All I see is Scammers…
Yeah, crypto is the new world order. Getting rich quickly. Following the hype. Sounds too good to be true. However, as is usually the case, you have the dark side rising too.
Now let me just add a quick overview of some scammer schemes. This list is not exhaustive as they come up with new ideas fairly quickly.
This one I encountered yesterday evening, when I went to Twitter to search for the official Yoroi Wallet account as I wanted to join a CNFT drop — but my Yoroi told me that they have issues. And there was this entry (or at least a similar one with the same email address):
Well, I am an old hare with 37 years and I do not fall for this. A professional support team won’t use Gmail — and they won’t share the address with you directly on Twitter as the help team has better things to do when a mass outage/error happens.
However, today I was replying to a tweet and I triggered another wave of scammers who post Google Forms where they ask for your SEED PHRASE. Never, never ever tell anyone your secured seed phrases. Crypto Wallets let you write down these words on purpose: your own safety. Anyone knowing these words has access to your funds. And technical teams do not need access to figure out bugs — trust me, I earn my living being a software developer for 14+ years.
And there were many responses:
I went a bit berserk and started to reply them. The result was instant:
Yeah! I am loving it.
Most interestingly, these profiles aren’t new. For example, manar_f1f was registered in 2013. Do not trust helpers.
The giving rich
I am planning an extra article on this topic as it is big. But to summarize: If someone holds a giveaway for an awful lot of money (or just an NFT in that size) then it is definitely a scam. If you look through their tweet history you see no giveaways. They’re doing them regularly but then those tweets disappear. Or they simply do not post any proof and everybody thinks they haven’t won. But nobody has.

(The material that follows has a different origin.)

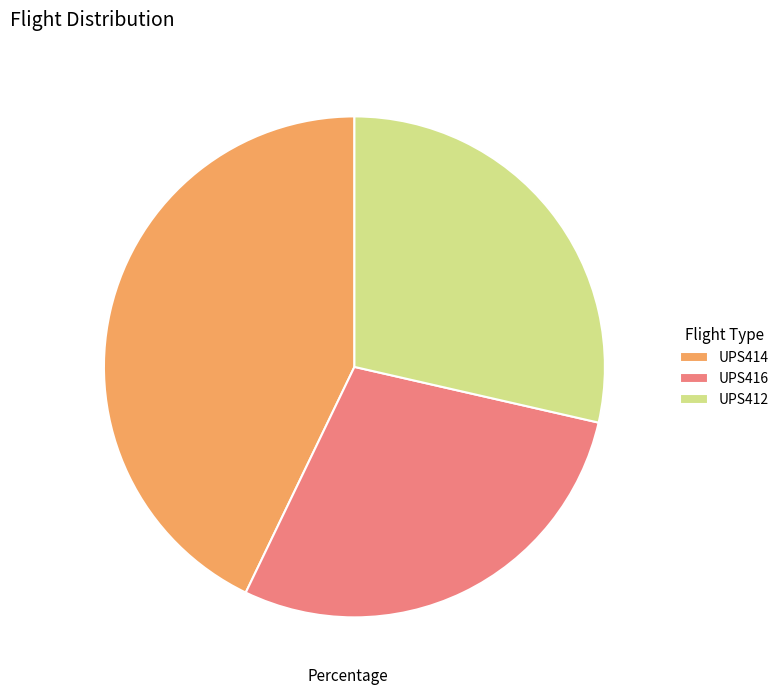

Does any single category account for the majority?

No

The extended version is they showcase their wallet and/or OpenSea holdings, tell you how they made big money by selling a specific hyped NFT — and casually telling you that they’re minting a new project currently.
Here, Shannen has a profile made in September, 22 tweets since then (I made the screenshot around the 14th of October). And if you scroll through his profile now doesn’t yield this tweet.
I will address this kind of scam in more detail in the next article. The Pirates NFT scam worked just the same.
Update on the 18th of October 2021:
Without a comment. This is how scammers work. Call them out and they have their account changed.
If you share your address, everyone can look at your funds. Be it Ethereum or Cardano wallet.
Even though you see in Cardano wallets the hint that tells you generating a new address will help you protect your privacy: this is not true. There best example is pool.pm:
I have taken this image from a random wallet that participated in the Lunars drop on the 16th of October 10 am UTC. This is how the “magic” behind pool.pm works.
The same is true for Ethereum. For NFTs you can look at OpenSea:
Here, I have chosen a random Metaminds NFT owner.
And for the wealth in Crypto go to EtherScan:
As you can see, the full list of ERC tokens is visible here.
Keep your crypto secrets to yourself. The tech teams will never ask you to send funds, give them passwords or seed phrases.
If someone asks for nothing for a large sum of money then do not engage with them. They want something from you: follower count, suggesting the “next hype” that will be a scam/rug-pull.
Do not share your wallet addresses publicly. Everyone can look into your wallet if you do. That’s the price of decentralization.